Les livres, le bois, les planches n’étant finalement que des histoires d’arbres, on n’est pas très surprise quand le réflexif de bric et de broc, qui parle volontiers tringles et rideaux ou meubles à restaurer, lâche : «On devrait dessiner les arbres généalogiques à l’envers, les enfants, c’est la sève, les racines. Nous, on est les feuilles, un peu flétries, prêtes à tomber.» Raboteur d’angles et ponceur d’aspérités familiales, le sexa s’interdit les accents passéistes. S’il vit seul désormais, il rêve d’acheter une maison où les uns et les autres pourraient se réunir à leur guise. Il dit : «On n’a qu’une vie. Il faut avancer. Quand on laisse de côté l’amertume et le ressentiment, ça devient plus intéressant.»
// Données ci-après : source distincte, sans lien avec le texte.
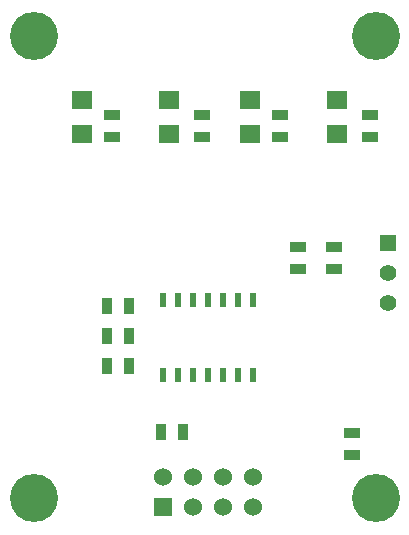
<source format=gts>
G04 (created by PCBNEW (2013-may-18)-stable) date Wed 08 Oct 2014 11:37:39 BST*
%MOIN*%
G04 Gerber Fmt 3.4, Leading zero omitted, Abs format*
%FSLAX34Y34*%
G01*
G70*
G90*
G04 APERTURE LIST*
%ADD10C,0.00590551*%
%ADD11R,0.02X0.045*%
%ADD12R,0.055X0.035*%
%ADD13R,0.035X0.055*%
%ADD14R,0.0709X0.0629*%
%ADD15R,0.055X0.055*%
%ADD16C,0.055*%
%ADD17R,0.06X0.06*%
%ADD18C,0.06*%
%ADD19C,0.16*%
G04 APERTURE END LIST*
G54D10*
G54D11*
X150100Y-100100D03*
X150600Y-100100D03*
X151100Y-100100D03*
X151600Y-100100D03*
X152100Y-100100D03*
X152600Y-100100D03*
X153100Y-100100D03*
X153100Y-97600D03*
X152600Y-97600D03*
X151600Y-97600D03*
X151100Y-97600D03*
X150600Y-97600D03*
X150100Y-97600D03*
X152100Y-97600D03*
G54D12*
X151400Y-91425D03*
X151400Y-92175D03*
X155800Y-96575D03*
X155800Y-95825D03*
G54D13*
X150775Y-102000D03*
X150025Y-102000D03*
G54D12*
X148400Y-91425D03*
X148400Y-92175D03*
X157000Y-91425D03*
X157000Y-92175D03*
X154000Y-91425D03*
X154000Y-92175D03*
X156400Y-102025D03*
X156400Y-102775D03*
X154600Y-96575D03*
X154600Y-95825D03*
G54D14*
X147400Y-92059D03*
X147400Y-90941D03*
X155900Y-92059D03*
X155900Y-90941D03*
X153000Y-92059D03*
X153000Y-90941D03*
X150300Y-92059D03*
X150300Y-90941D03*
G54D15*
X157600Y-95700D03*
G54D16*
X157600Y-96700D03*
X157600Y-97700D03*
G54D17*
X150100Y-104500D03*
G54D18*
X150100Y-103500D03*
X151100Y-104500D03*
X151100Y-103500D03*
X152100Y-104500D03*
X152100Y-103500D03*
X153100Y-104500D03*
X153100Y-103500D03*
G54D13*
X148225Y-99800D03*
X148975Y-99800D03*
X148975Y-97800D03*
X148225Y-97800D03*
X148225Y-98800D03*
X148975Y-98800D03*
G54D19*
X157200Y-104200D03*
X145800Y-104200D03*
X145800Y-88800D03*
X157200Y-88800D03*
M02*

</source>
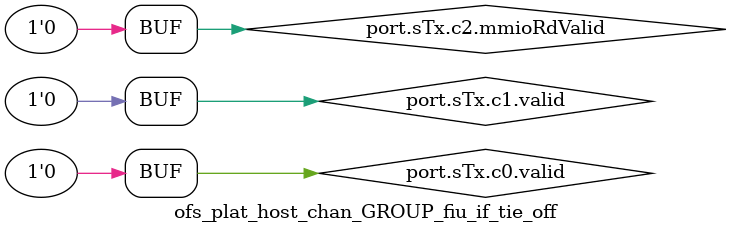
<source format=sv>



`include "ofs_plat_if.vh"

module ofs_plat_host_chan_GROUP_fiu_if_tie_off
   (
    ofs_plat_host_ccip_if.to_fiu port
    );

    always_comb
    begin
        port.sTx.c0.valid = 1'b0;
        port.sTx.c1.valid = 1'b0;
        port.sTx.c2.mmioRdValid = 1'b0;
    end

endmodule // ofs_plat_host_chan_GROUP_fiu_if_tie_off

</source>
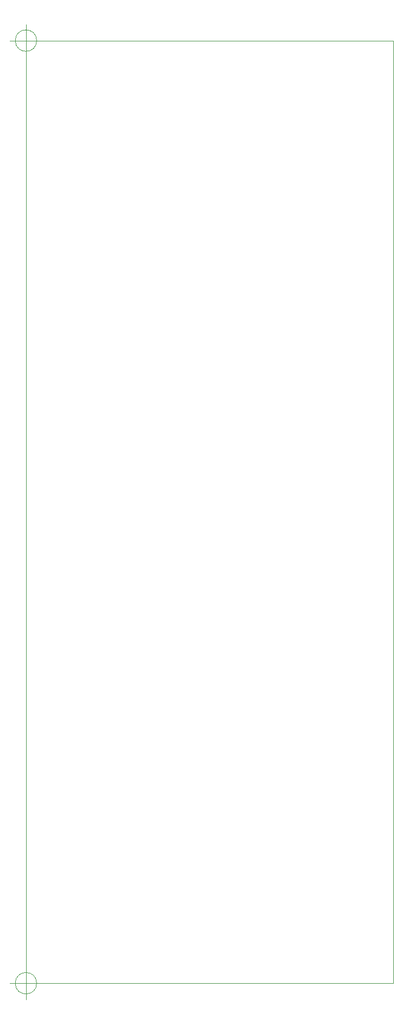
<source format=gbr>
G04 #@! TF.FileFunction,Profile,NP*
%FSLAX46Y46*%
G04 Gerber Fmt 4.6, Leading zero omitted, Abs format (unit mm)*
G04 Created by KiCad (PCBNEW 4.0.7-e2-6376~58~ubuntu16.04.1) date Mon Oct  9 01:06:08 2017*
%MOMM*%
%LPD*%
G01*
G04 APERTURE LIST*
%ADD10C,0.100000*%
G04 APERTURE END LIST*
D10*
X61866666Y-28000000D02*
G75*
G03X61866666Y-28000000I-1666666J0D01*
G01*
X57700000Y-28000000D02*
X62700000Y-28000000D01*
X60200000Y-25500000D02*
X60200000Y-30500000D01*
X61866666Y-174600000D02*
G75*
G03X61866666Y-174600000I-1666666J0D01*
G01*
X57700000Y-174600000D02*
X62700000Y-174600000D01*
X60200000Y-172100000D02*
X60200000Y-177100000D01*
X60200000Y-174600000D02*
X117400000Y-174600000D01*
X60200000Y-28000000D02*
X60200000Y-174600000D01*
X117400000Y-28000000D02*
X60200000Y-28000000D01*
X117400000Y-174600000D02*
X117400000Y-28000000D01*
M02*

</source>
Aîné de quatre, fils d’un vétérinaire, ce clarinettiste amateur aurait pu développer des algorithmes ou aligner des équations sur un tableau noir. Mais un court séjour aux Etats-Unis, après sa première année de maths sup, lui insuffle une audace insoupçonnée. «Dans des clubs de jazz même pas remplis, on tombait sur des pointures. J’y ai rencontré les musiciens de Woody Allen. A mon retour, j’ai repris les maths trois jours. De toute façon, j’étais limite», avoue-t-il, la main sous le menton pour signifier l’inéluctable de la noyade. A Paris-VIII, on enseigne le cinéma et sa pensée théorique. L’inscription à la fac rassure, même si c’est finalement en coulisse qu’il débute sur les plateaux. «Je voulais être metteur en scène, faire des films, mais comment le leur dire ?» chuchote-t-il soudain. Tonalités graves, couinements rigolards, Pierrot a la théâtralité instinctive. Régulièrement, il se lève, gesticule, s’assure qu’on escalade à sa suite l’éclectisme de sa réflexion. Alors il nous fait admirer une petite serpe rapportée du Rwanda, disserte sur la pensée qui diffère selon les occupations, s’effraie des dangers de l’éducation par la peur et de l’infantilisation. Ou s’agace d’avoir donné son vote à Macron au second tour en 2017.
Pascal Deux, cinéaste et réalisateur d’émissions radio, le décrit terrien et instinctif, intense dans le travail et l’amitié : «C’est un diapason, il suffit qu’il soit là pour que les plateaux changent et que le degré d’exigence et d’écoute augmente. Le travail collectif l’épanouit. Frédo, c’est l’honnête homme, celui qui se retrousse les manches, qui s’interroge sur comment dépasser ce qui résiste. Physique et cérébral, il dégage aussi beaucoup de poésie.» Saluant sa générosité, Jean-François Gabard, son agent, évoque une collaboration unique : «Il est clair, précis, bosse chaque rôle avec des fiches de méthodologie. Ses colères sont justifiées, il ne supporte pas la malhonnêteté intellectuelle ou économique.»